Le gouvernement français intensifie sa lutte contre les dérives du commerce en ligne. Après une première offensive contre Shein, six nouvelles plateformes sont dans le viseur de la justice, dont cinq (AliExpress, Joom, eBay, Temu, Wish) pour la vente de produits illicites. Le ministre du Commerce, Serge Papin, a clairement annoncé qu’il y aura « un avant et un après l’affaire Shein ».

Shein n’est pas la seule boutique problématique
L’enquête menée par la répression des fraudes (DGCCRF) a mis en lumière de graves manquements. Selon le ministre dans une interview au Parisien, les investigations ont révélé qu’AliExpress et Joom vendaient aussi des poupées pédopornographiques.
Par ailleurs, d’autres plateformes majeures sont accusées de commercialiser des produits dangereux. Le rapport pointe que Wish, Temu, AliExpress et eBay vendaient des armes de catégorie A, comme des poings américains et des machettes. Enfin, Wish, Temu et Amazon n’ont pas respecté leurs obligations de filtrage des mineurs aux images à caractère pornographiques.
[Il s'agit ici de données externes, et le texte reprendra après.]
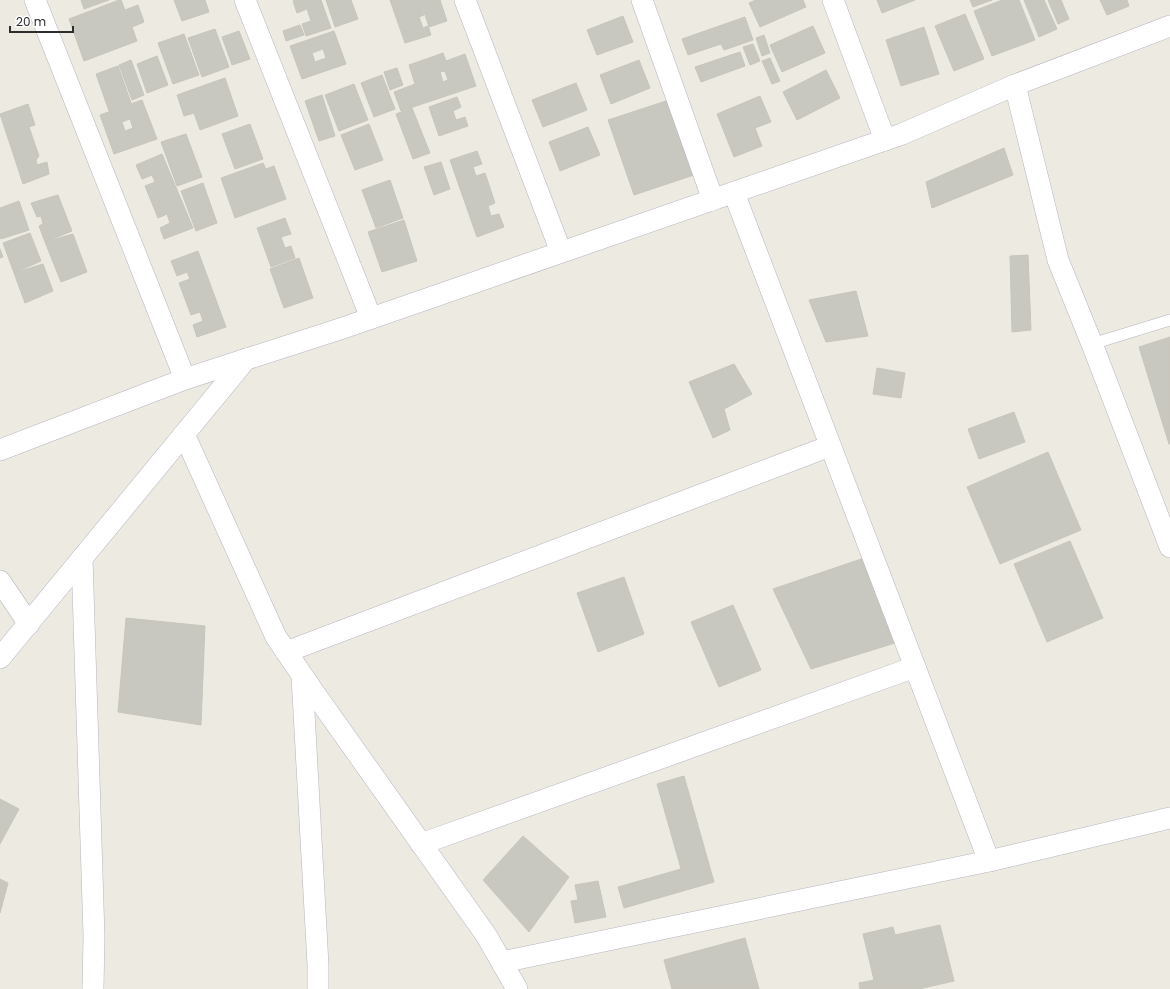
<svg xmlns="http://www.w3.org/2000/svg" width="1170" height="989" font-family="Poppins,sans-serif">
	<style>
		.building { fill: #c9c8c0; stroke: #c8c6bb; fill-rule: evenodd }
		.lines { fill: none; stroke-linecap: round; stroke-linejoin: round }
		.lane-casing { stroke: #b5b5bf; stroke-width: 12 }
		.street-casing { stroke: #b5b5bf; stroke-width: 22 }
		.lane { stroke: #fff; stroke-width: 11 }
		.street { stroke: #fff; stroke-width: 21 }
	</style>
	<rect width="100%" height="100%" fill="#edeae2"/>
	<g class="building">
		<polygon points="81,0 109,0 84,9"/>
		<polygon points="119,0 121,0 125,10 138,5 144,22 132,27 137,41 84,61 69,19"/>
		<polygon points="174,0 205,0 209,12 182,21"/>
		<polygon points="295,0 321,0 331,28 306,36 302,24 311,21 307,9 297,13 293,1"/>
		<polygon points="326,0 351,0 358,19 335,27"/>
		<polygon points="390,0 419,0 424,15 419,17 423,28 428,26 431,35 405,43"/>
		<polygon points="420,0 440,0 447,21 429,27"/>
		<polygon points="756,0 803,0 806,7 760,27 749,3"/>
		<polygon points="877,0 915,0 882,13"/>
		<polygon points="970,0 992,0 973,7"/>
		<polygon points="1002,0 1019,0 1035,40 992,56 974,11"/>
		<polygon points="1024,0 1044,0 1057,29 1039,37"/>
		<polygon points="1048,0 1061,0 1069,19 1058,24"/>
		<polygon points="1100,0 1127,0 1129,6 1107,15"/>
		<polygon points="965,14 984,59 954,71 935,26"/>
		<polygon points="623,16 633,42 597,55 587,30"/>
		<polygon points="745,17 753,40 724,50 721,44 688,55 682,39"/>
		<polygon points="300,25 304,35 286,41 283,31"/>
		<polygon points="813,26 825,53 782,72 770,45"/>
		<polygon points="924,27 939,74 901,86 886,40"/>
		<polygon points="215,29 229,67 202,77 188,38"/>
		<polygon points="239,31 250,59 232,65 222,37"/>
		<path d="M334,31L346,64L302,79L290,46ZM323,49L326,58L315,62L312,53Z"/>
		<polygon points="184,34 199,75 173,84 158,43"/>
		<polygon points="764,35 770,53 762,56 756,38"/>
		<polygon points="753,44 760,61 750,65 743,47"/>
		<polygon points="740,52 745,66 701,82 695,67"/>
		<path d="M443,53L446,61L465,54L476,86L401,111L394,92L415,84L409,65ZM445,71L448,80L443,82L440,72Z"/>
		<polygon points="157,56 168,85 147,93 137,64"/>
		<polygon points="770,58 780,81 772,84 762,61"/>
		<polygon points="131,60 144,95 132,100 119,65"/>
		<polygon points="639,60 650,88 611,104 600,75"/>
		<polygon points="118,66 131,103 109,111 96,74"/>
		<polygon points="397,68 403,85 390,90 384,72"/>
		<polygon points="826,70 840,98 797,120 783,92"/>
		<polygon points="382,75 395,109 374,117 361,83"/>
		<polygon points="225,78 238,116 200,130 194,113 184,116 177,95"/>
		<polygon points="576,83 587,110 543,127 532,100"/>
		<polygon points="354,84 368,120 339,131 325,95"/>
		<polygon points="322,95 335,136 319,141 305,101"/>
		<polygon points="760,96 771,122 755,128 762,146 734,157 717,114"/>
		<polygon points="457,97 461,107 453,111 456,120 465,117 468,126 439,136 429,107"/>
		<path d="M142,100L157,139L114,154L100,115ZM130,119L133,128L125,131L122,122Z"/>
		<polygon points="669,100 694,175 634,195 608,120"/>
		<polygon points="28,104 35,125 29,127 39,156 36,160 37,165 47,162 49,174 23,184 0,114"/>
		<polygon points="412,108 430,153 413,159 396,114"/>
		<polygon points="250,124 263,159 235,169 222,134"/>
		<polygon points="369,124 383,160 355,170 341,135"/>
		<polygon points="588,127 600,155 560,171 549,142"/>
		<polygon points="186,134 202,177 177,186 161,142"/>
		<polygon points="1004,148 1013,175 932,208 926,182"/>
		<polygon points="477,151 482,164 473,167 476,176 485,173 495,203 488,206 491,216 499,214 504,227 477,237 450,160"/>
		<polygon points="162,154 193,228 164,239 160,228 170,223 167,214 158,218 145,186 155,182 152,175 142,179 136,165"/>
		<polygon points="441,162 450,189 434,195 424,167"/>
		<polygon points="263,163 266,169 274,166 286,199 235,218 221,178"/>
		<polygon points="390,180 403,218 376,228 362,190"/>
		<polygon points="203,183 217,223 196,231 181,191"/>
		<polygon points="58,195 72,231 45,242 39,226 43,224 41,216 37,217 31,203"/>
		<polygon points="19,201 29,230 1,239 0,236 0,208"/>
		<polygon points="285,218 291,234 281,237 285,248 291,246 295,258 271,267 257,228"/>
		<polygon points="404,220 417,261 382,272 368,232"/>
		<polygon points="30,233 41,261 14,273 3,243"/>
		<polygon points="73,234 87,272 61,282 45,242"/>
		<polygon points="0,249 3,257 0,258"/>
		<polygon points="198,251 226,327 197,337 193,325 203,321 200,312 191,315 179,283 190,279 187,272 177,276 171,261"/>
		<polygon points="1028,255 1031,330 1012,332 1010,256"/>
		<polygon points="299,258 313,298 284,308 270,269"/>
		<polygon points="43,264 53,291 25,303 14,273"/>
		<polygon points="856,291 868,336 826,342 809,300"/>
		<polygon points="1170,337 1170,444 1169,444 1139,347"/>
		<polygon points="734,364 752,394 724,409 730,430 713,438 689,382"/>
		<polygon points="877,368 905,373 901,398 873,394"/>
		<polygon points="1014,412 1025,442 979,459 968,429"/>
		<polygon points="1048,452 1081,530 1000,564 967,487"/>
		<polygon points="1070,541 1103,618 1047,642 1014,564"/>
		<polygon points="867,557 895,643 811,669 773,589"/>
		<polygon points="624,577 644,634 598,652 577,593"/>
		<polygon points="733,605 761,670 719,687 691,622"/>
		<polygon points="126,618 205,626 201,725 118,712"/>
		<polygon points="684,776 714,882 624,908 618,887 681,869 657,784"/>
		<polygon points="0,799 19,809 0,844"/>
		<polygon points="523,836 569,877 529,932 483,880"/>
		<polygon points="0,879 8,883 0,913"/>
		<polygon points="598,881 606,917 575,923 571,901 578,900 575,885"/>
		<polygon points="940,925 954,981 919,989 860,989 859,983 874,980 863,934 893,927 895,935"/>
		<polygon points="745,938 759,989 672,989 664,960"/>
	</g>
	<g class="lines">
		<g class="lane-casing">
			<polyline id="lane" points="1092,344 1170,320"/>
		</g>
		<g class="street-casing">
			<g id="street">
				<polyline points="35,0 185,379"/>
				<polyline points="245,0 371,318"/>
				<polyline points="465,0 561,252"/>
				<polyline points="642,0 713,200"/>
				<polyline points="833,0 885,140"/>
				<polyline points="1015,85 1058,260 1092,344 1170,547"/>
				<polyline points="734,193 989,861"/>
				<polyline points="184,434 276,637 313,691 486,935 517,989"/>
				<polyline points="0,450 185,379 343,328 902,134 1015,85 1170,26"/>
				<polyline points="82,558 94,936 93,989"/>
				<polyline points="0,581 29,624"/>
				<polyline points="286,652 830,446"/>
				<polyline points="0,658 246,359"/>
				<polyline points="302,676 318,965 318,989"/>
				<polyline points="421,844 915,667"/>
				<polyline points="502,962 989,861 1170,818"/>
			</g>
		</g>
		<use href="#lane" class="lane"/>
		<use href="#street" class="street"/>
	</g>
	<path d="M10 26v6h63v-6" fill="none" stroke="#2d2d2d" stroke-width="2"/>
	<text x="16" y="26" font-size="12" fill="#2d2d2d" stroke="#ffffff" stroke-width="3" paint-order="stroke">20 m</text>
</svg>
Vers une régulation renforcée des plateformes
Cette nouvelle vague de procédures judiciaires s’inscrit dans le sillage de l’action engagée contre Shein. Le 5 novembre, le gouvernement avait laissé 48 heures à la plateforme pour retirer de la vente des poupées sexuelles d’apparence enfantine et des armes. Bien que le Premier ministre Sébastien Lecornu ait constaté le retrait des produits le 7 novembre, il a confirmé le maintien des procédures judiciaires aux fins d’obtenir la suspension de la plateforme. L’audience en référé se tiendra le 26 novembre.
Le gouvernement affiche sa fermeté et menace d’appliquer la même méthode aux autres acteurs. « Toute plateforme qui aura commercialisé des articles illicites aura le même traitement », a prévenu Serge Papin. Il insiste sur la responsabilité des marketplaces qui « prendront le risque d’être suspendues » si elles ne contrôlent pas leur offre. Le ministre compte porter le sujet au niveau européen lors d’une réunion avec ses homologues le 27 novembre à Paris.